Kuruvilla Pandikattu Joseph, SJ,  (कुरुविला पांडिक्काट्ट or കുരുവിള പാണ്ടിക്കാട്ട്) (born November 28, 1957) is an Indian Jesuit priest. He is Chair Professor of JRD Tata Foundation on Business Ethics at XLRI, Jamshedpur and Professor of Philosophy, Science and Religion at Jnana Deepa, Institute of Philosophy and Theology, Pune, Maharashtra, India. He is also Director of JDV Centre for Science-Religion Studies (JCSR) and Association of Science, Society and Religion (ASSR), Pune.

He has authored/edited 36 books and written more than 160 academic articles. He is also a co-founder and has been a co-publisher of two journals, Jnanadeepa: Pune Journal of Religious Studies and AUC: Asian Journal of Religious Studies. Furthermore, he has organized more than 40 academic conferences. His weekly column on "Contemporary Spirituality" used to appear on Tuesdays in Financial Chronicle for eight years He has been contributing regularly to both academic and popular journals.

He is involved in science-religion dialogue and science-related activities and teaches courses on them as well. His areas of interest (and specialization) include: Science-Religion Dialogue; Philosophical Anthropology (Emerich Coreth); Hermeneutics (Paul Ricœur) and Inter-religious dialogue (Bede Griffiths).

Philosophical approach
The starting points of Pandikattu's academic research are physics, philosophy (metaphysics) and religion (theology). He became interested in the quest for the unification of the fourfold forces of nature in physics and the hermeneutics of dialogue by Paul Ricoeur. This led him to explore the interpretive and symbolic (or mythic) nature of religious experience and inspired his first doctoral thesis: "Idols to die, so that symbols might live". He traces the idol-symbol tension back to every aspect of human experience.

################

Continue the biographical text on Kuruvilla Pandikattu from its final sentence onward.

[Records from a data collection]
################

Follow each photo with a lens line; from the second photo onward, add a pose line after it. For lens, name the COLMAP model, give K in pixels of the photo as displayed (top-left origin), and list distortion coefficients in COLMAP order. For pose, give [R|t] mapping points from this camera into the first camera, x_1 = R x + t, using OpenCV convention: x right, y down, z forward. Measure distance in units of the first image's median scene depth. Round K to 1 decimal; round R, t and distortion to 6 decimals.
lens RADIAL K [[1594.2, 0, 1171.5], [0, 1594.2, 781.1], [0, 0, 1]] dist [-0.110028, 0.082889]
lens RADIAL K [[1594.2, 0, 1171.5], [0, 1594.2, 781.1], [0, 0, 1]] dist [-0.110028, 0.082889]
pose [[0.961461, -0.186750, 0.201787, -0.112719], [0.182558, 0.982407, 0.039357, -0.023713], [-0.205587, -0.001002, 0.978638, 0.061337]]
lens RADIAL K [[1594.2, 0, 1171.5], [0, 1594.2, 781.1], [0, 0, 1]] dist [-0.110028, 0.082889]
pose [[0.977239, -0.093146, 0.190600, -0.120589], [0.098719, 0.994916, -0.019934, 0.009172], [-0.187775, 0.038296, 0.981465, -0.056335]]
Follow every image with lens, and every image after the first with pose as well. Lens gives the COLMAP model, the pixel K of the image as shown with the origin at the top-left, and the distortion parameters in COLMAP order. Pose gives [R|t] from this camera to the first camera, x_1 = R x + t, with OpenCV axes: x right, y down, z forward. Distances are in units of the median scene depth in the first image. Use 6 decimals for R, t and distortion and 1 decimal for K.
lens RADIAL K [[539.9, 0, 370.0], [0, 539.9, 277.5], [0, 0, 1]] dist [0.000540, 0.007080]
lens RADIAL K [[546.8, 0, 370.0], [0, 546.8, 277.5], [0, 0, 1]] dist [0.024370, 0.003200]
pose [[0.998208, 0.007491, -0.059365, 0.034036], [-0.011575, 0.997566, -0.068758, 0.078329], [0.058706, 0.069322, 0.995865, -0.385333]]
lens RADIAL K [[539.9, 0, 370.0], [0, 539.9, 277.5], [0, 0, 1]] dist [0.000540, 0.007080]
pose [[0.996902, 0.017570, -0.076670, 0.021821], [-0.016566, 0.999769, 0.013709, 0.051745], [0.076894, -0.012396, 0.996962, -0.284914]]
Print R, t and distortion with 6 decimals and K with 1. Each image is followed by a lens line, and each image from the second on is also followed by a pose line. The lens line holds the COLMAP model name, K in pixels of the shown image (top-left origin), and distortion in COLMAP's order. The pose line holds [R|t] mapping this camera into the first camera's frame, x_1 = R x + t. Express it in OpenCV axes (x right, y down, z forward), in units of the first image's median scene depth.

################

RESPONSE TO THE EXERCISE
Human Being: Between Before and Beyond 
Evoking the tensional and paradoxical life of human beings, he holds on to a dynamic and humanistic understanding of the human beings, who transcends their own self-understanding and definitions. Human being is the tensional appropriation between the past and the future, the memory and hope, the actual and the potential. It is in this tensional existence that human beings realis their own ever evolving nature, including that of bound freedom and limited relationship.  As bound freedom they are finite beings seeking the infinite. Experiencing limited love, they want to widen the horizon of understanding. Based on the concrete experiences of pleasure they are open to the infinite bliss, that remains open and ever elusive.

Thus he concludes that humans are free, to a very limited extent. This limited freedom provides him with the dignity and worth that they possess. They are capable of genuine love, also to a very limited extent, and establishing relationships, in spite of the contrary claims and experiences.

Death: Live It! 
As part of the dynamically tensional existence, human beings are “being-unto-death,” where the possibility of their own impossibility is always at the horizon.  At the same time, he is convinced that  only "Once you learn how to die, you learn how to live" (Mitch Albom). ' 
Further, following  Michel de Montaigne  we may hold that “To philosophize is to learn to die.”  So as humans beings we are called to live gratefully and accept death gracefully!
The paradox of life is when we recognise the depth of life, we also experience the depth of death!
Further, as human beings we need to take seriously the possibility of our own collective annihilation (Sixth Mass Extinction, Ecological Crises, etc.) or enhancement (Artificial Intelligence, Technological Singularity, Moral Creativity, etc.).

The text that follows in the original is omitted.